In these volatile times, it's always wise to have some market hedges as even though we feel we will be 100% right on each and every investment, the harsh reality is that is far from the truth. When the market suddenly plunges approximately 2% like it did last Thursday, that is just another reminder that safety must always be used. Here are some ways we can do that.
As I wrote in a recent article here, using ETFs that move in the inverse direction of the market allows us to have gains on the brutal days like we experienced yesterday. There's the ProShares UltraShort S&P 500 (SDS), which seeks to correspond to twice the inverse of the S&P 500's (SPY) daily performance. That means if the S&P 500 was down 1% this should be up 2%, or as was the case Thursday when it was down just over 3%, this should be up just over 6%, as was the case. If you're heavily invested in a particular sector, say financial stocks I've mentioned here, then you can trade the ProShares UltraShort Financials (SKF),which seeks to correspond to twice the inverse of the Dow Jones U.S. Financials Index.

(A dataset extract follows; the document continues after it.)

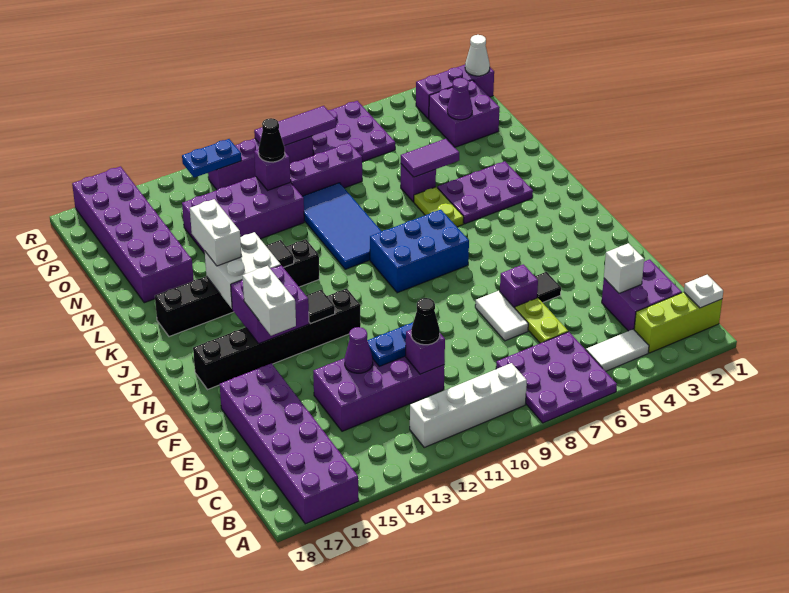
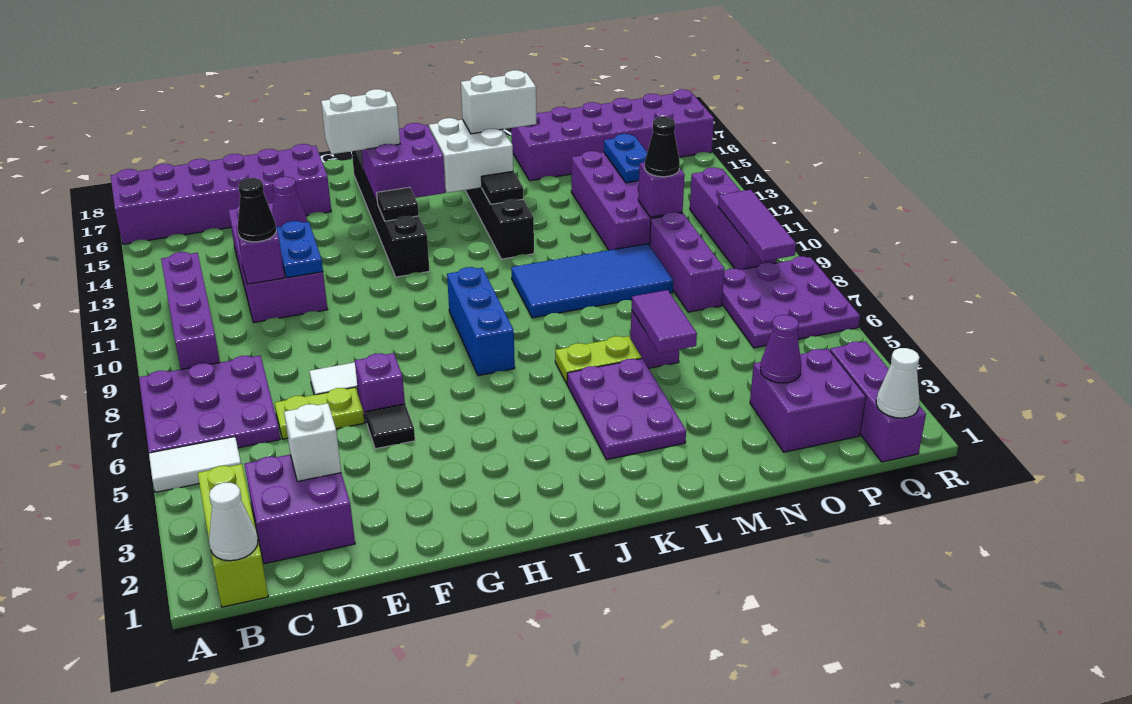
white plate B1 level 2 -> white cone B1 level 2
white tile B4:B5 level 1 -> white tile A5:B5 level 1
white brick B9:B12 level 1 -> purple brick B9:B12 level 1
blue brick I7:J9 level 1 -> blue brick I7:I9 level 1
blue plate Q12:Q13 level 2 -> blue plate O13:O14 level 2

Options provide a great tool for protecting the downside by using either puts or calls. The very basic strategy is if you own one of the stocks, such as the ones mentioned here, you buy a put, which essentially is buying insurance if the stock moves below that strike price. This protects the downside. But of course there is a cost for that put option, so it has to be determined on a case-by-case basis if the price is cost effective. Another way I like to protect from downside is through covered calls as I've written about here. This of course limits the upside. But I'm more than happy with the returns I garner if these shares exercise and if they don't, I have a nice option premium and will simply write more call options against my long holdings.

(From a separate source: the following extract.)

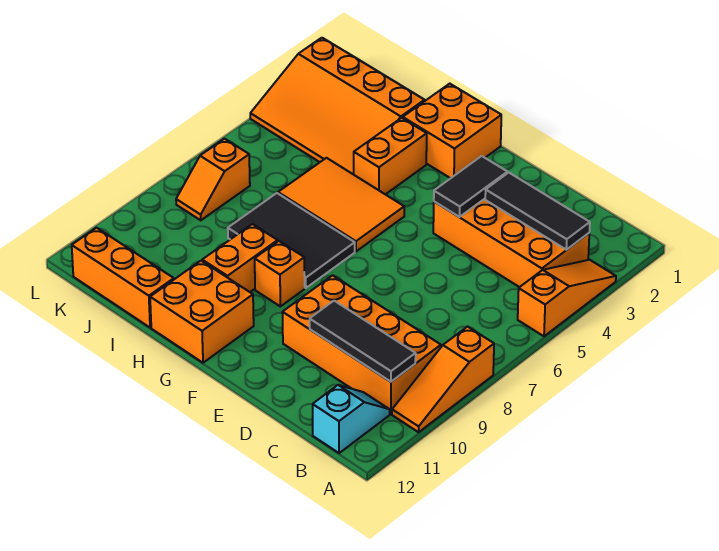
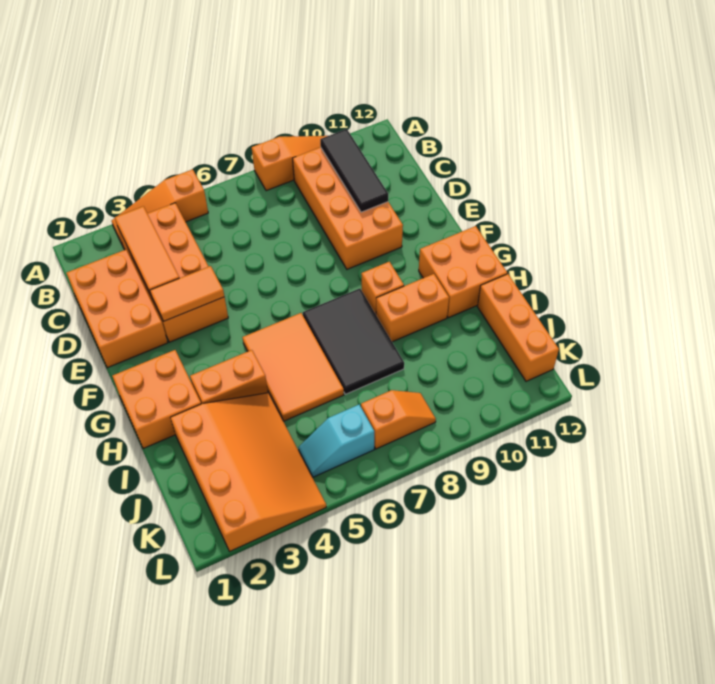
black tile B3:D3 level 2 -> orange tile B3:D3 level 2
cyan slope B11:B12 level 1 top 12 -> cyan slope K5:K6 level 1 top 6
none -> orange brick C1:E2 level 1
black tile E3:E4 level 2 -> orange tile E3:E4 level 2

Stocks with high insider ownership and recent insider buying tend to have more price stability as there's a consistent buyer who strongly believes in the company rather than just switching positions at the market's whim. As I wrote about recently here, here and here regarding companies that have high insider ownership/recent insider buys, many of them trade with less volatility as they have strong price support. Many market pundits will point you toward the blue-chip high dividend paying stocks that I've mentioned here and here, but as we saw, without them having that strong internal purchasing power of an insider(S), the stock can move swiftly to the downside. Please be reminded that in the long run the stock should return to its intrinsic value when market psychology normalizes, but it's worth mentioning observations I've made over the almost 15 years I've been following the market.

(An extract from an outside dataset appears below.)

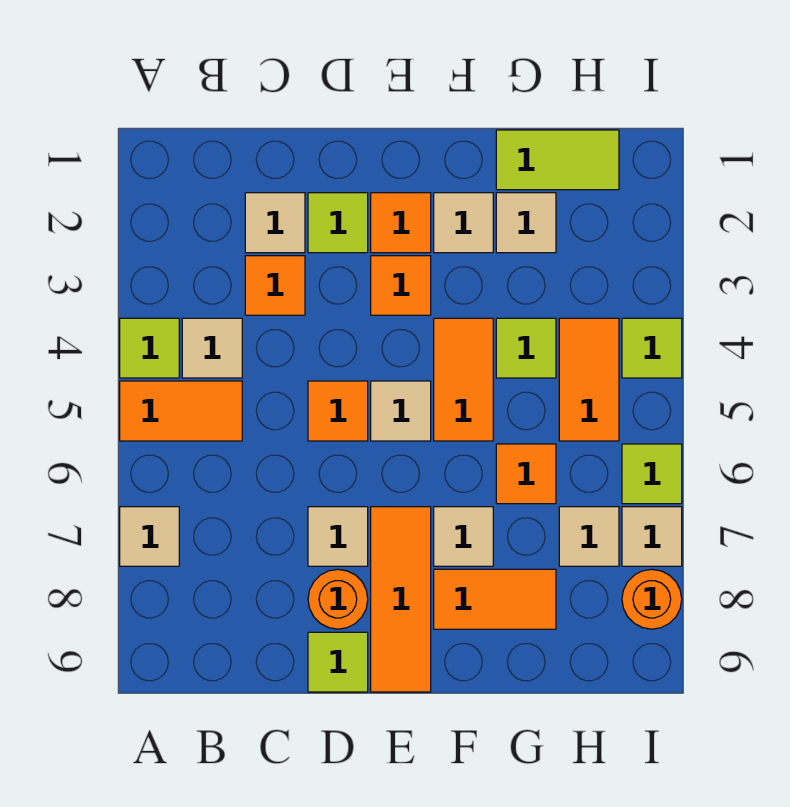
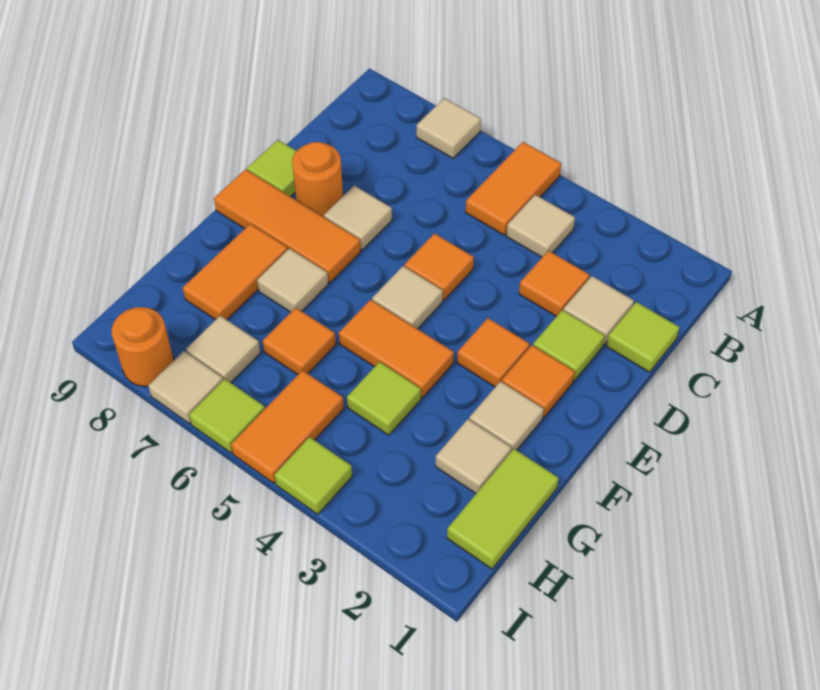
lime tile A4 level 1 -> lime tile C1 level 1
orange tile H4:H5 level 1 -> orange tile H5:I5 level 1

Finally, Companies that have low betas/volatility against the S&P 500 show great stability and protection generally against the market swings. Consumer Stables giant Procter & Gamble (PG) fits that billing having a beta of just .50. Moreover, it trades at reasonable valuations of 16x trailing P/E, 14x forward P/E, approximately $10B in FCF this past year, and consistently growing 3.2% dividend yield. Utility giant PG&E (PCG) also has a very low .2 Beta providing more market stability. Moreover, it trades at a reasonable 15x trailing P/E, 12x forward P/E, 1x P/S, 6.5x EV/EBITDA, and nice 4.7% dividend yield. Energy Giant Exxon Mobil (XOM) has just a .6 beta providing less volatility while having very nice valuations of a 9x trailing and forward P/E, .9x P/S and EV/S, Approximately $21.5B in FCF this past year, and consistently growing 2.3% dividend. Lastly, healthcare products maker Kimberly-Clark (KMB) provides nice volatility protection with just a .3 beta. Moreover, KMB has a reasonable 16x trailing P/E, 13x forward P/E, over $1.5B in FCF this past year, and very nice 4% dividend yield.